═══ Excerpted passage

William Rose Benét (February 2, 1886 – May 4, 1950) was an American poet, writer, and editor. He was the older brother of Stephen Vincent Benét.

Early life and education
He was born in Brooklyn, New York, the son of Col. James Walker Benét and his wife, Frances Neill (née Rose), and grandson of Brigadier General Stephen Vincent Benét. He was educated The Albany Academy in Albany, NY and at Sheffield Scientific School of Yale University, graduating with a Ph.B. in 1907. At Yale, he edited and contributed light verse to campus humor magazine The Yale Record. 

Benét came to California in 1909 where his father was stationed as a commander of the Benicia Arsenal in Benicia. He arrived at the Carmel-by-the-Sea writers' colony and stayed with, roommate and fried, Sinclair Lewis. Lewis and Benét left Carmel after six months.

Career
He began the Saturday Review of Literature in 1924 and continued to edit and write for it until his death.

══════

## Task set
1. From the biographical passage on William Rose Benét, return the wording verbatim, starting at "Early life and" and ending at "after six months.".
2. Extend the biographical passage on William Rose Benét past its final sentence.

═══ Data section

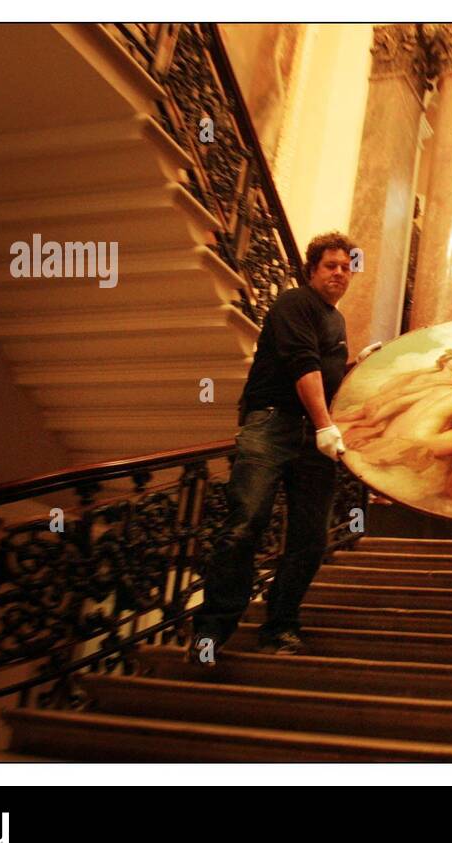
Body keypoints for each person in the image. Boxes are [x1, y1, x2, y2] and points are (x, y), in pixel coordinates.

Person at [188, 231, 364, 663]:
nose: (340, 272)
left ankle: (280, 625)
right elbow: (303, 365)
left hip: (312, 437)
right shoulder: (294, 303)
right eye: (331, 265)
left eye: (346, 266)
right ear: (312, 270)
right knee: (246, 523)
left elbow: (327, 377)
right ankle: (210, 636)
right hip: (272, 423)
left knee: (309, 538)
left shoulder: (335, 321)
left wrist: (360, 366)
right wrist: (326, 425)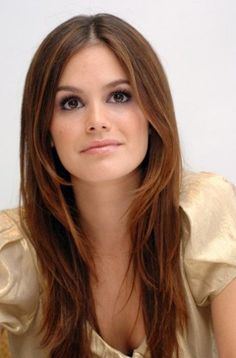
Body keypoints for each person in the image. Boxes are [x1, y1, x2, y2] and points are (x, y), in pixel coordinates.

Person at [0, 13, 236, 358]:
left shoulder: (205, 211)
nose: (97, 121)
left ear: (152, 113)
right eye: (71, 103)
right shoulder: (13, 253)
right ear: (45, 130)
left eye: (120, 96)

══════
═══ Data section

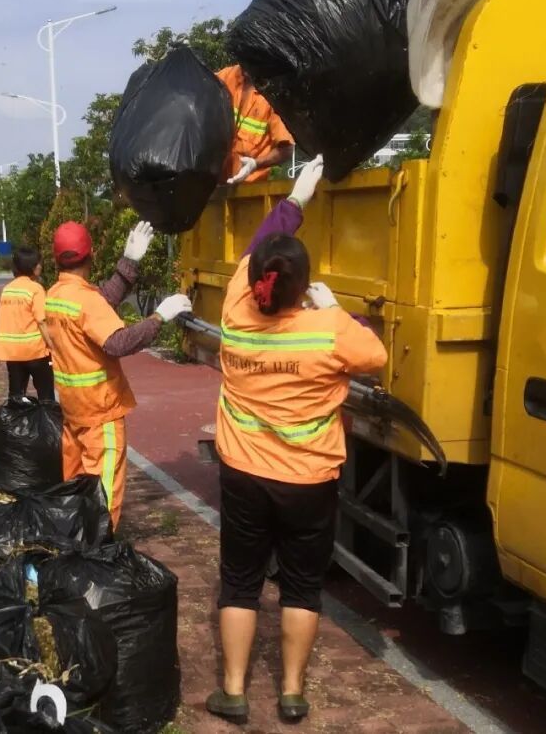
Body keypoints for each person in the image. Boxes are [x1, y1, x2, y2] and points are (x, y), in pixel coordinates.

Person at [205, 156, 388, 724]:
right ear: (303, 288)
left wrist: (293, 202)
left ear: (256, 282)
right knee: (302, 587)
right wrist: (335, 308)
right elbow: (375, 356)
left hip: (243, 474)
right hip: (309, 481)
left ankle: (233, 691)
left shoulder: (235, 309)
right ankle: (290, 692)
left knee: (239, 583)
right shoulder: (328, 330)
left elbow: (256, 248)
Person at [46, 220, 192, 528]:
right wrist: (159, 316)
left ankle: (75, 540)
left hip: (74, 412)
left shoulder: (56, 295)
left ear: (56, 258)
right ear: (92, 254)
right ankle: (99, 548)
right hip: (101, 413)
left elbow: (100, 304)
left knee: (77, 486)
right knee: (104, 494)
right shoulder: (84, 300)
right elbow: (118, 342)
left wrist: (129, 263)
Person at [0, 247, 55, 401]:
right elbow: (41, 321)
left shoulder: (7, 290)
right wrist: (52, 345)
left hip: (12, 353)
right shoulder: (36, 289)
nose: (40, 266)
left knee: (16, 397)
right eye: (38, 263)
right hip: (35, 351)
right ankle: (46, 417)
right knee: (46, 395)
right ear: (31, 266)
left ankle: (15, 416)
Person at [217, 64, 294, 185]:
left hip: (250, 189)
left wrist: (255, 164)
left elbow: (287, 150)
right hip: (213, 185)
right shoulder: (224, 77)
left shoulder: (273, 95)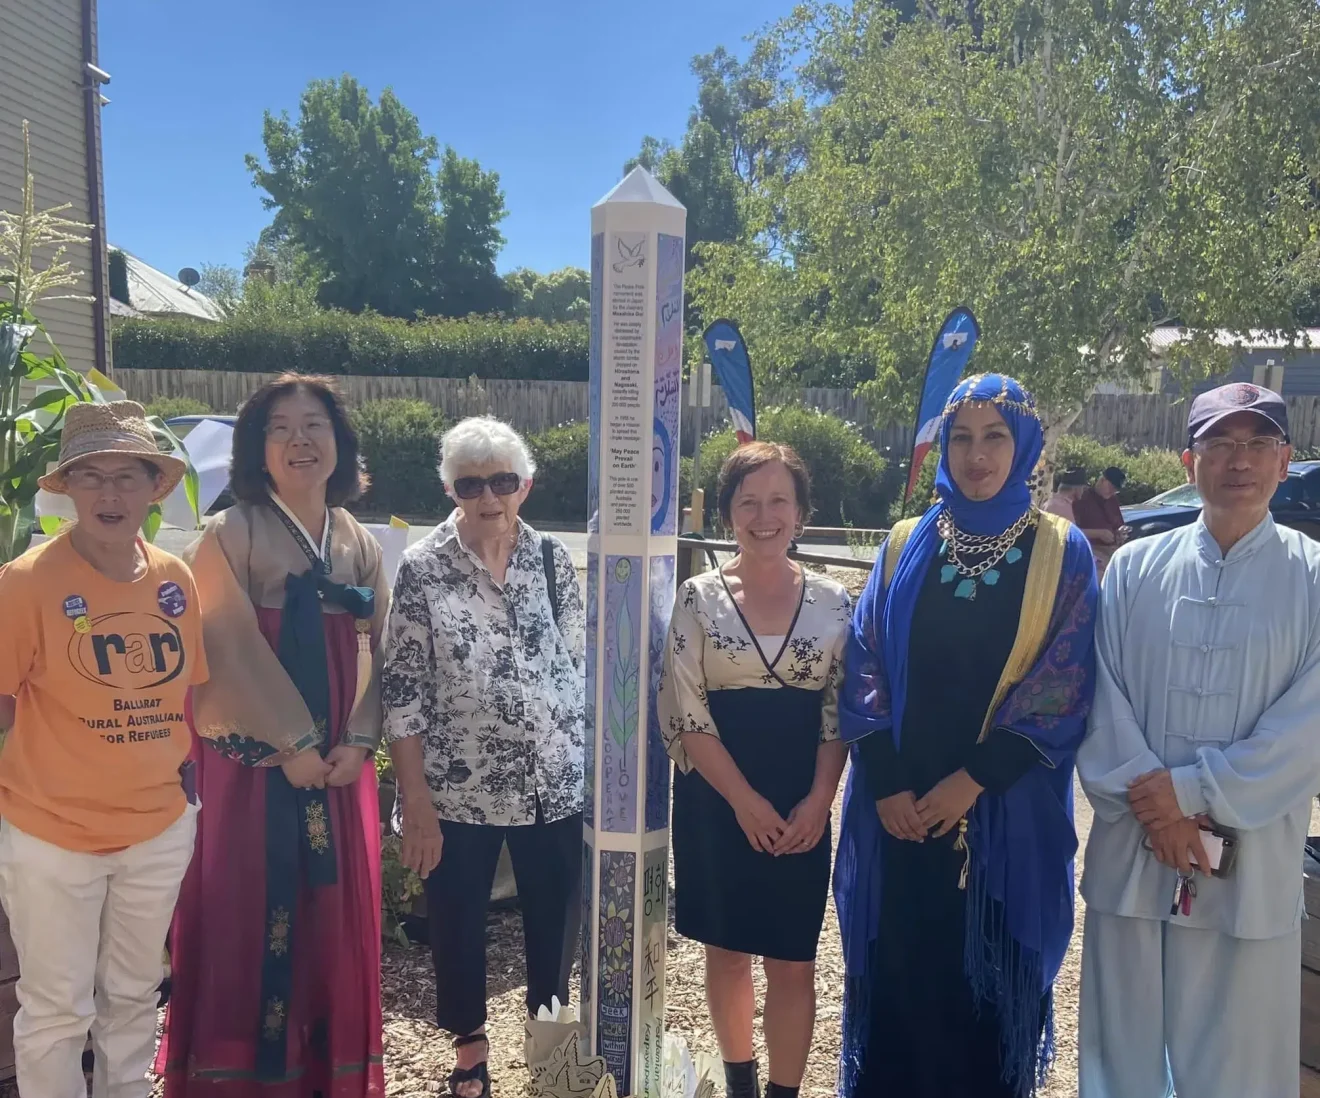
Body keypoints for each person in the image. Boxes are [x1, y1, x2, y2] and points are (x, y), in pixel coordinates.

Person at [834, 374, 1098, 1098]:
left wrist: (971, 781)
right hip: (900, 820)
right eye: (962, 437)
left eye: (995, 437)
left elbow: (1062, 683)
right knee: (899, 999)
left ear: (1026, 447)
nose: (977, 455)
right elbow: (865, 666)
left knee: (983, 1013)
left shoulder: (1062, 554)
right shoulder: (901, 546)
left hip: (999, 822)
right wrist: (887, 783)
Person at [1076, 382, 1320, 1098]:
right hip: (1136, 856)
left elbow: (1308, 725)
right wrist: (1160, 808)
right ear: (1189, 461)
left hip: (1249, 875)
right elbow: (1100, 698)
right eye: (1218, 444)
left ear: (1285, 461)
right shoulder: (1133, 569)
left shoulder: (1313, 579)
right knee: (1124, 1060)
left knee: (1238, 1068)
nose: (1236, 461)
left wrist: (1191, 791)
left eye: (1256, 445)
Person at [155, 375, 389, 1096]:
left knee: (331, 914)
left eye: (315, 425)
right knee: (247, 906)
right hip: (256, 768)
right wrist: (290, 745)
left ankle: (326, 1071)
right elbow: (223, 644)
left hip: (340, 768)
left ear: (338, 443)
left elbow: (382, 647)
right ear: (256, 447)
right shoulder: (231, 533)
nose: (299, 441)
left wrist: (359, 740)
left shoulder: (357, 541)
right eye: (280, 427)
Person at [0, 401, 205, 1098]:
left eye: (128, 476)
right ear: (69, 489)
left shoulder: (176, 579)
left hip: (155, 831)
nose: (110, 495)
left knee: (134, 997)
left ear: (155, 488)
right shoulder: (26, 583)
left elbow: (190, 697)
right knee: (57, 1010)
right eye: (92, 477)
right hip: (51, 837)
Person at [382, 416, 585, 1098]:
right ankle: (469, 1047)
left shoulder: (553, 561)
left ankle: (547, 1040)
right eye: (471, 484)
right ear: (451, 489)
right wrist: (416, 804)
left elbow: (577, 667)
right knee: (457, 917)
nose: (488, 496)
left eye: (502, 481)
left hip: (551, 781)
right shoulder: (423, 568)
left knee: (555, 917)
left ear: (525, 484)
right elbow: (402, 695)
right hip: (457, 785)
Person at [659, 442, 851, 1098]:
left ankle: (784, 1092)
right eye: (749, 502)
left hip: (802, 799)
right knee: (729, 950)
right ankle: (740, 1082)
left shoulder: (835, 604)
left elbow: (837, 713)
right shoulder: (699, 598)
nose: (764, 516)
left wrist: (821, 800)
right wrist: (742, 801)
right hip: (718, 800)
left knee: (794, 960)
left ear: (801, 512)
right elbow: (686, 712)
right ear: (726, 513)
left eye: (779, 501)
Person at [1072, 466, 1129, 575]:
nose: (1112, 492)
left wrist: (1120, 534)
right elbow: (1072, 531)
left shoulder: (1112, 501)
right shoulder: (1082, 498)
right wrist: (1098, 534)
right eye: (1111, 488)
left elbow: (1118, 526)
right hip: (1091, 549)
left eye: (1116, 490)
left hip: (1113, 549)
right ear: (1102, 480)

══════
═══ Data section

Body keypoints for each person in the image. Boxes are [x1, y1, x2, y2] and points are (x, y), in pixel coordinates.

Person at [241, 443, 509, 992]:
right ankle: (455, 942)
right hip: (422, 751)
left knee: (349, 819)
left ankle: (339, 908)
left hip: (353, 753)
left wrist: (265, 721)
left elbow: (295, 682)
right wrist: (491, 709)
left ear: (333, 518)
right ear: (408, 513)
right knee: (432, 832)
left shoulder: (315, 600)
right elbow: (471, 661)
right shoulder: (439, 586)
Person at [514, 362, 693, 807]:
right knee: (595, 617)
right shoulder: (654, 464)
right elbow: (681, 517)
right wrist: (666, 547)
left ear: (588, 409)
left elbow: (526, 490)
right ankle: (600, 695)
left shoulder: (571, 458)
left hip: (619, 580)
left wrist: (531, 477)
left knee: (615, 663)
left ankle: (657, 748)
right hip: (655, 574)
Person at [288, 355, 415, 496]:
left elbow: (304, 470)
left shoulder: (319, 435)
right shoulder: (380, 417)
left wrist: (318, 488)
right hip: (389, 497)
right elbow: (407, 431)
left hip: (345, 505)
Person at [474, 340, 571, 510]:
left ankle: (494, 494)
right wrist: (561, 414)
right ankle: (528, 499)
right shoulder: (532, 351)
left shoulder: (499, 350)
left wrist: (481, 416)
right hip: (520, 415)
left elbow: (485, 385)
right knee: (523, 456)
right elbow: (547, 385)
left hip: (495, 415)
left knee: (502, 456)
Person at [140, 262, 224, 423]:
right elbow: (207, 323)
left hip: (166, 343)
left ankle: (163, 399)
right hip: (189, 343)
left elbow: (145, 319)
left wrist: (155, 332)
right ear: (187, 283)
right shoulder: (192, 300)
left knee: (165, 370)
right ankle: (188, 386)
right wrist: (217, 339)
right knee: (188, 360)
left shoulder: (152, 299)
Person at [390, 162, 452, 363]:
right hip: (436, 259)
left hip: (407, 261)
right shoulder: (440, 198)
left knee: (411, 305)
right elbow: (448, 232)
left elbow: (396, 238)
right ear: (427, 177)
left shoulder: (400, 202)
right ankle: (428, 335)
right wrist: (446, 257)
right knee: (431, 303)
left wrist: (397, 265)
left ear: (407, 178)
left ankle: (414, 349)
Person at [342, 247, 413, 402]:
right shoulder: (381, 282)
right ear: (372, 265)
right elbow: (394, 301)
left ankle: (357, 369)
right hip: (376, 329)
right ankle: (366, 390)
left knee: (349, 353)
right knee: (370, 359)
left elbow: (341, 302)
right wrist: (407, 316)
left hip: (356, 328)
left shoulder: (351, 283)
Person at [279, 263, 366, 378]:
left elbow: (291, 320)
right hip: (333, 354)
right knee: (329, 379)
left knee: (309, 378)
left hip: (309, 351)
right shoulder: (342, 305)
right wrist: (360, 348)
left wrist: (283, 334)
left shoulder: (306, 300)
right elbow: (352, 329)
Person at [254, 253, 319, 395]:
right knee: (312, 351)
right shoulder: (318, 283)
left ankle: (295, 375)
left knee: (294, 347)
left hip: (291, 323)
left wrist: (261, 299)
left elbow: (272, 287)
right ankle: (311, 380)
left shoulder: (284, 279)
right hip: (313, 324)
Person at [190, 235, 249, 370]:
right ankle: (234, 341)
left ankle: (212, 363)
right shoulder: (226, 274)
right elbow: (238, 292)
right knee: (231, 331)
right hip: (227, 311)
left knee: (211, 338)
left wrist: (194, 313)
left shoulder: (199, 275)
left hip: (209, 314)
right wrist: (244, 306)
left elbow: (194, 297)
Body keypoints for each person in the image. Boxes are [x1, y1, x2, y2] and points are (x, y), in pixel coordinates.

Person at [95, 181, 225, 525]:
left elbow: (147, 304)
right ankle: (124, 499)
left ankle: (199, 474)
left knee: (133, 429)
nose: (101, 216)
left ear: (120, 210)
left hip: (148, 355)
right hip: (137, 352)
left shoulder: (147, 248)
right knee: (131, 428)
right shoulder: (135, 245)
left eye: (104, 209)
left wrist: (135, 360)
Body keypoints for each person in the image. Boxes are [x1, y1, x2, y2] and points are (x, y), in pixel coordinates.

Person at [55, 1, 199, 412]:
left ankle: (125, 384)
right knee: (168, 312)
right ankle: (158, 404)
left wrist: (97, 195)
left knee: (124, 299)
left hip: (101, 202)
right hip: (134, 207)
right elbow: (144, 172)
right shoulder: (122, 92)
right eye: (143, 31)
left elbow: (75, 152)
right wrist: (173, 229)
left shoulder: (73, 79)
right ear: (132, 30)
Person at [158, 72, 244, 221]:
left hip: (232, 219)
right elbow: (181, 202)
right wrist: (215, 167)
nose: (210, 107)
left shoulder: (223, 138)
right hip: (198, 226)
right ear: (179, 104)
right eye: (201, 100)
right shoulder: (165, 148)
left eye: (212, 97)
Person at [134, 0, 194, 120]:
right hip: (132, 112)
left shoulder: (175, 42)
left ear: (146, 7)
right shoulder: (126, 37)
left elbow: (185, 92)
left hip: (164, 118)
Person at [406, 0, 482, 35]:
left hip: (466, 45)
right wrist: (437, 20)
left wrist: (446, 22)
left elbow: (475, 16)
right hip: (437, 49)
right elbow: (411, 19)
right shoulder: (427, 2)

══════

## Answers below
1.
Early life and education
He was born in Brooklyn, New York, the son of Col. James Walker Benét and his wife, Frances Neill (née Rose), and grandson of Brigadier General Stephen Vincent Benét. He was educated The Albany Academy in Albany, NY and at Sheffield Scientific School of Yale University, graduating with a Ph.B. in 1907. At Yale, he edited and contributed light verse to campus humor magazine The Yale Record. 

Benét came to California in 1909 where his father was stationed as a commander of the Benicia Arsenal in Benicia. He arrived at the Carmel-by-the-Sea writers' colony and stayed with, roommate and fried, Sinclair Lewis. Lewis and Benét left Carmel after six months.

2.
In 1942, he was awarded the Pulitzer Prize for Poetry for his book of autobiographical verse, The Dust Which Is God (1941). His brother Stephen Vincent Benét was awarded the same prize two years later in 1944.

Benét is also the author of The Reader's Encyclopedia, a standard American guide to world literature.

Today he is perhaps best known as the author of "The Skater of Ghost Lake," a poem frequently assigned in American schools for its use of onomatopoeia and rhythm as well as its tone of dark mystery.

Personal life
Benét married four times. First, on September 3, 1912, he married Teresa Frances Thompson, with whom he had three children (James Walker Benét (1914-2012), Frances Rosemary Benét, and Kathleen Anne Benét). Teresa died in 1919.
Benét's second wife, whom he married on October 5, 1923, was poet Elinor Wylie. She died in 1928.
Benét's third wife, whom he married on March 15, 1932, was Lora Baxter. They divorced in 1937. 
Benét's fourth wife, and widow, was children's writer Marjorie Flack. They were married from June 22, 1941, until his death in 1950.

Benét's son, James Walker Benét, fought in the Abraham Lincoln Brigade and was the author of two suspense novels and a guidebook to the San Francisco Bay Area.

Works
 Merchants of Cathay (1913)
 The Great White Wall: A Poem (1916)
 Perpetual Light: A Memorial (1919)
 Moons of Grandeur: A Book of Poems (1920)
 Dry Points: Studies in Black and White (1921)
 The Flying King of Kurio: A Story of Children (1926)
 Wild Goslings: A Selection of Fugitive Pieces (1927)
 Starry Harness (1933)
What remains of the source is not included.